*** Opening of SOURCE DATA ***

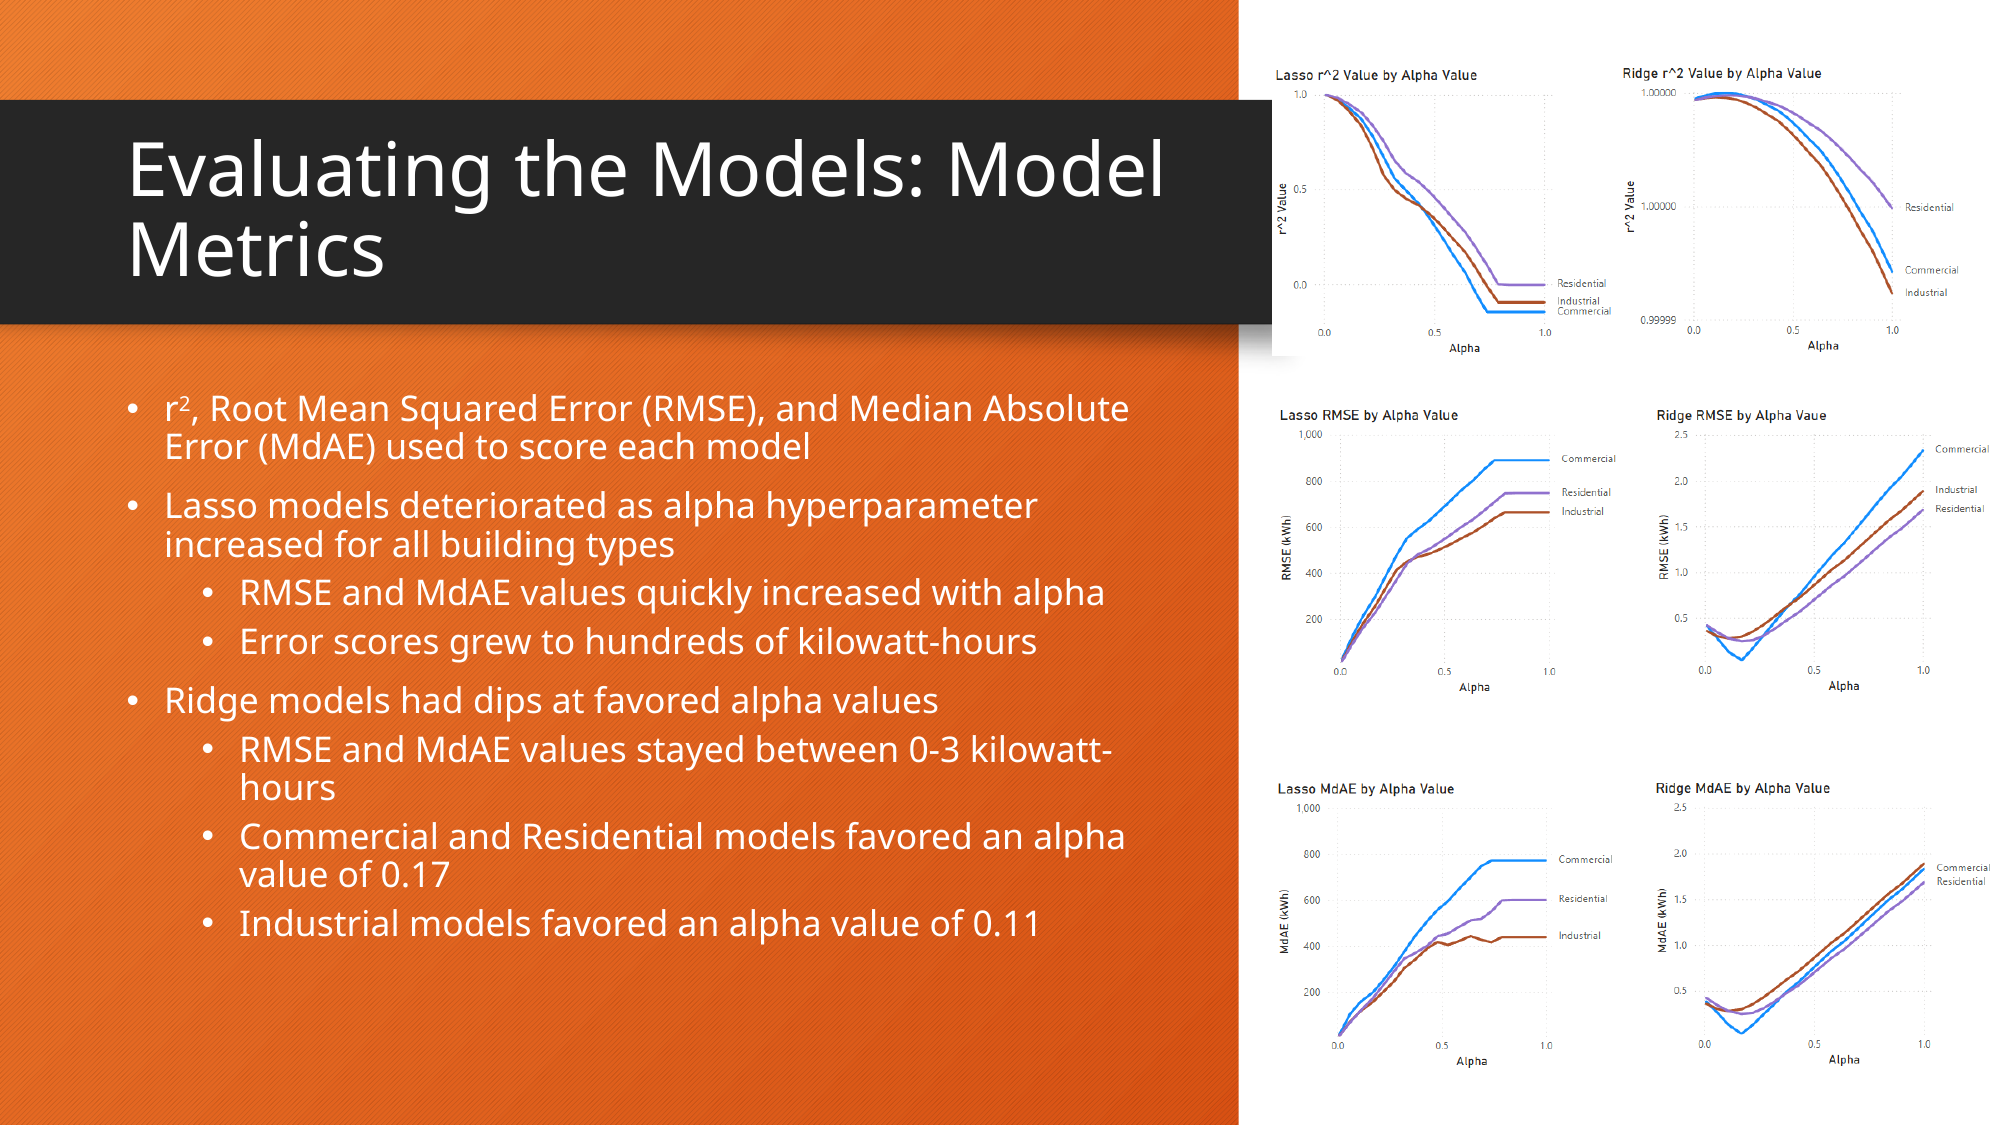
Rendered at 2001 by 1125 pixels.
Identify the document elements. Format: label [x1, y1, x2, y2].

picture [1650, 404, 1993, 695]
picture [1619, 65, 1963, 356]
picture [1272, 778, 1617, 1069]
picture [0, 65, 1616, 377]
picture [1274, 404, 1616, 695]
picture [1650, 778, 1995, 1069]
text_box [0, 0, 2000, 1125]
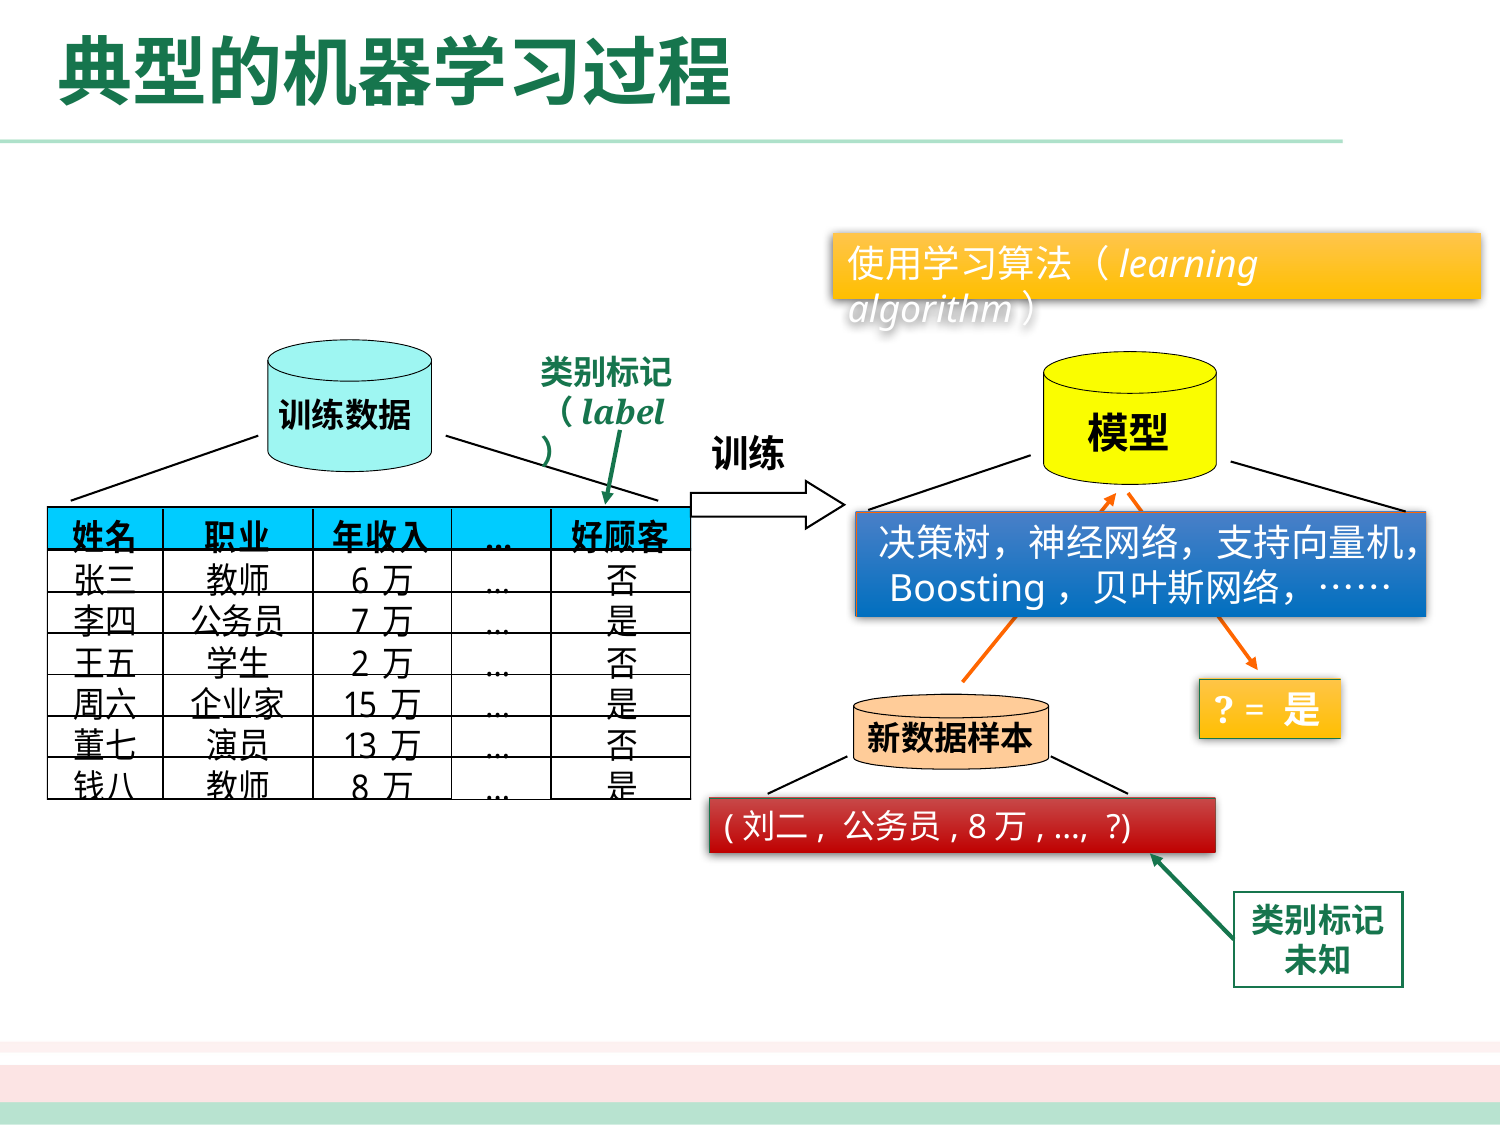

*** Close of SOURCE DATA ***

_INSTRUCTIONS TO FOLLOW:_
Each record above is to be copied out exactly; its pictures are not.

_WORKED SOLUTION:_
Rendered at 2001 by 1125 pixels.
Identify the document elements. Format: label [x1, y1, x2, y2].

picture [1650, 404, 1993, 695]
picture [1619, 65, 1963, 356]
picture [1272, 778, 1617, 1069]
picture [0, 65, 1616, 377]
picture [1274, 404, 1616, 695]
picture [1650, 778, 1995, 1069]
text_box [0, 0, 2000, 1125]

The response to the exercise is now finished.